The excellence of Lake Wononscopomuc as a checkpoint for pilots flying by visual navigation is the main reason for the repeated appearances of those low-flying gray airplanes which startled Lakeville residents again last Saturday. Col. Stanley Hemstreet, base commander for the Air National Guard at Schenectady, N.Y., told The Lakeville Journal Tuesday that Lakeville had been “arbitrarily picked” as a checkpoint because the center of the lake makes a good northeastward turning point for planes headed from Schenectady to Fort Devens, Mass. The four C-130 planes, and others like them, have been on training flights requiring them to fly at 500 feet above ground level. They are simulating flights into hostile territory for cargo drops by parachute, he said, and must fly below radar-detection level.

 

The Lakeville fire siren failed to respond when State Police attempted to set it off Saturday morning, but it has now been repaired and will be tested regularly. An alarm was called in from the Robert Estabrook home on Reservoir Road because of smoking electrical wires in a heater. The difficulty was halted when the master switch was pulled, and no fire resulted. Fire Chief Robert Smith said later that lightning had apparently struck the fire siren circuit and burned out a carbon fuse.

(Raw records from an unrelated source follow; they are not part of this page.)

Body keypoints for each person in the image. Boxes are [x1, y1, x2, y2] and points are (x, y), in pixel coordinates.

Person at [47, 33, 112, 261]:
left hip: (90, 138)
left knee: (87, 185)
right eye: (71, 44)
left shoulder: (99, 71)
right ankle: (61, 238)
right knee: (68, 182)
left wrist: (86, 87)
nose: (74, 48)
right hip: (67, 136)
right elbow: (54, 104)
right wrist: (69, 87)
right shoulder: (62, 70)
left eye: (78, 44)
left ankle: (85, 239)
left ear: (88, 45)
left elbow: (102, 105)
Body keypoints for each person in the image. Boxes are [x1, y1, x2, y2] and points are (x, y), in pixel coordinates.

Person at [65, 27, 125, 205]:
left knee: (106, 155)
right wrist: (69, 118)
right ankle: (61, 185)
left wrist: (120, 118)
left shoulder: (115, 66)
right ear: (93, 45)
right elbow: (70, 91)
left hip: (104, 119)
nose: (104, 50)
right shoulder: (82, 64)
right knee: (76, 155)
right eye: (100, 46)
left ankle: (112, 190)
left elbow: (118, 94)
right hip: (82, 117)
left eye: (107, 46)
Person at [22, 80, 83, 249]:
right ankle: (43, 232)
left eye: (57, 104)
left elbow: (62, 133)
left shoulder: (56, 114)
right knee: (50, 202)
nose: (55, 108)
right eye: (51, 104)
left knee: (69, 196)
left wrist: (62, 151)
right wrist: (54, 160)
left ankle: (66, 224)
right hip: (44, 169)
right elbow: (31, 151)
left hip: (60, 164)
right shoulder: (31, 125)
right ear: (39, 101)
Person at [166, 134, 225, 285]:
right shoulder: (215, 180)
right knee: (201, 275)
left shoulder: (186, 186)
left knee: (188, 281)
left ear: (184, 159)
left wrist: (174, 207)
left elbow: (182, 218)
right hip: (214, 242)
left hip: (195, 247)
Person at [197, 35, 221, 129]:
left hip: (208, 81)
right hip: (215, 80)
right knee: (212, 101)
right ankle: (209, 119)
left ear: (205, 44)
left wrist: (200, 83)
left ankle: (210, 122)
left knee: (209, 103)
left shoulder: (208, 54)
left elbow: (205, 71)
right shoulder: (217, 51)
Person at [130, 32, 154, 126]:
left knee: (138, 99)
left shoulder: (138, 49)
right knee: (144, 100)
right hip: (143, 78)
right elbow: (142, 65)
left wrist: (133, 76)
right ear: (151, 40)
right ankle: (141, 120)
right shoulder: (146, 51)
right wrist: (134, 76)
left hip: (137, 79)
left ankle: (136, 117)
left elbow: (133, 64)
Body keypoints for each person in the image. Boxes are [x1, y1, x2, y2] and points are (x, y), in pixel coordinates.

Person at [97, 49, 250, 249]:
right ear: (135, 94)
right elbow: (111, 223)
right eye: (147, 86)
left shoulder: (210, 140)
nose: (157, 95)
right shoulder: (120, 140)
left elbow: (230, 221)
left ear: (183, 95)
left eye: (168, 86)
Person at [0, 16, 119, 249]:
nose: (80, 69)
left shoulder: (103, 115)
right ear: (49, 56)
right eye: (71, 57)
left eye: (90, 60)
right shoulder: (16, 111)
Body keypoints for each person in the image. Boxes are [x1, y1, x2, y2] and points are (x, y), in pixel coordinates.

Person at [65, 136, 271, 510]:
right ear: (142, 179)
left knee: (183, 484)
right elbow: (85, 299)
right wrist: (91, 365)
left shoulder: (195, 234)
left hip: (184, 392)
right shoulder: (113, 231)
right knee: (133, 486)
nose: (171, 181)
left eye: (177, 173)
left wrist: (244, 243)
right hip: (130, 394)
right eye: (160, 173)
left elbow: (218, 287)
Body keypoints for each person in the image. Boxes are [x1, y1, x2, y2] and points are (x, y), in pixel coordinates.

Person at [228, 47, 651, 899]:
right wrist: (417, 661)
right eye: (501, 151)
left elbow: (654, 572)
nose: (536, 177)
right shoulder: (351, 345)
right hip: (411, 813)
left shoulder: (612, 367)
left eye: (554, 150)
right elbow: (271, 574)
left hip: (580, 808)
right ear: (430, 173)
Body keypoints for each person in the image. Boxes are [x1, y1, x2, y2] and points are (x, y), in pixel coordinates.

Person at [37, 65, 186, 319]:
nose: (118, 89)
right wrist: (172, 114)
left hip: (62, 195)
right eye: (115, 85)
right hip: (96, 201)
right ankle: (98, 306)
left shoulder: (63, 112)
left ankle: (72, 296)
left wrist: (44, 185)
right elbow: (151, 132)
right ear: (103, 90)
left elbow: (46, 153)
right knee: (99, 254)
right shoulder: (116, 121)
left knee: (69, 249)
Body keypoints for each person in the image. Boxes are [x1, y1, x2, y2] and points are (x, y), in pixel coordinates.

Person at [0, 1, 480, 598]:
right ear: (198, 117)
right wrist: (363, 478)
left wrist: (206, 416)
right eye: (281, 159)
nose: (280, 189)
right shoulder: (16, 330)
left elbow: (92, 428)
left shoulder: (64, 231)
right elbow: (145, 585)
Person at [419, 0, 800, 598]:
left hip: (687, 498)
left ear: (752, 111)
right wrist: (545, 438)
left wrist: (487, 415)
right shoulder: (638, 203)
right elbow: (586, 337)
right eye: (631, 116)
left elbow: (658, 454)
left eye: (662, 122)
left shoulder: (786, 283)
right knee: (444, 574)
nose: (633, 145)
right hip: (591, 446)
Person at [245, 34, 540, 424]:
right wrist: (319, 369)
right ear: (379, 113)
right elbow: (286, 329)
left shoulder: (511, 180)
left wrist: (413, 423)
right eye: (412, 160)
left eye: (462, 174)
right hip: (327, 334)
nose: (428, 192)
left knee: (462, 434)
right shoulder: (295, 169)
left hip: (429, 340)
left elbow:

25 years ago — September 1997

The Nature Conservancy’s Connecticut chapter announced this week it had signed an option to purchase 575 acres comprising five parcels at Robbins Swamp and on Canaan Mountain. The $675,000 purchase would be the largest acquisition in the chapter’s history. The option expires in six months and between now and then, the chapter must raise $1 million to cover the purchase plus the completion of the acquisition of the Hollenbeck Preserve. The chapter had previously acquired 30 acres on Canaan Mountain in 1991 and 145 acres at Robbins Swamp.

These items were taken from The Lakeville Journal archives at Salisbury’s Scoville Memorial Library, keeping the original wording intact as possible.